> [Transcribed page contents]:
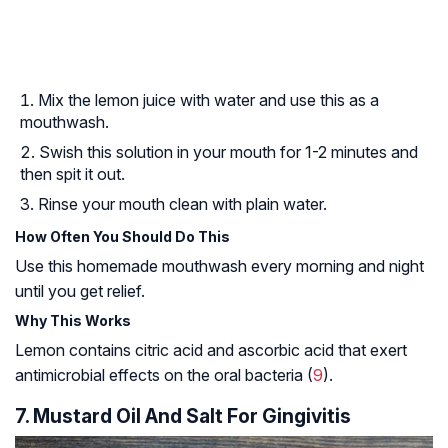
Mix the lemon juice with water and use this as a
mouthwash.
Swish this solution in your mouth for 1-2 minutes and
then spit it out.
Rinse your mouth clean with plain water.
How Often You Should Do This
Use this homemade mouthwash every morning and night
until you get relief.
Why This Works
Lemon contains citric acid and ascorbic acid that exert
antimicrobial effects on the oral bacteria (
9
).
7. Mustard Oil And Salt For Gingivitis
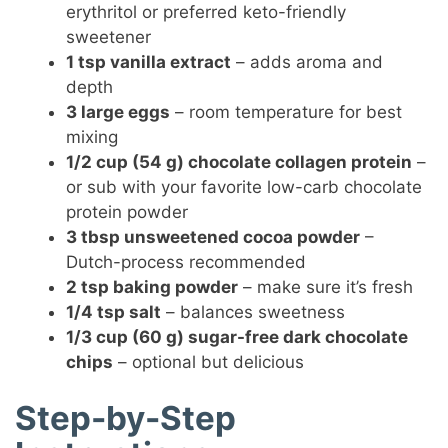
erythritol or preferred keto-friendly
sweetener
1 tsp vanilla extract
– adds aroma and
depth
3 large eggs
– room temperature for best
mixing
1/2 cup (54 g) chocolate collagen protein
–
or sub with your favorite low-carb chocolate
protein powder
3 tbsp unsweetened cocoa powder
–
Dutch-process recommended
2 tsp baking powder
– make sure it’s fresh
1/4 tsp salt
– balances sweetness
1/3 cup (60 g) sugar-free dark chocolate
chips
– optional but delicious
Step-by-Step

> [Exercise brief]: Reproduce, with no other lines, the one containing "or sub with your favorite low-carb chocolate" and all lines after it through the end of the data above.

> [Solved exercise]:
or sub with your favorite low-carb chocolate
protein powder
3 tbsp unsweetened cocoa powder
–
Dutch-process recommended
2 tsp baking powder
– make sure it’s fresh
1/4 tsp salt
– balances sweetness
1/3 cup (60 g) sugar-free dark chocolate
chips
– optional but delicious
Step-by-Step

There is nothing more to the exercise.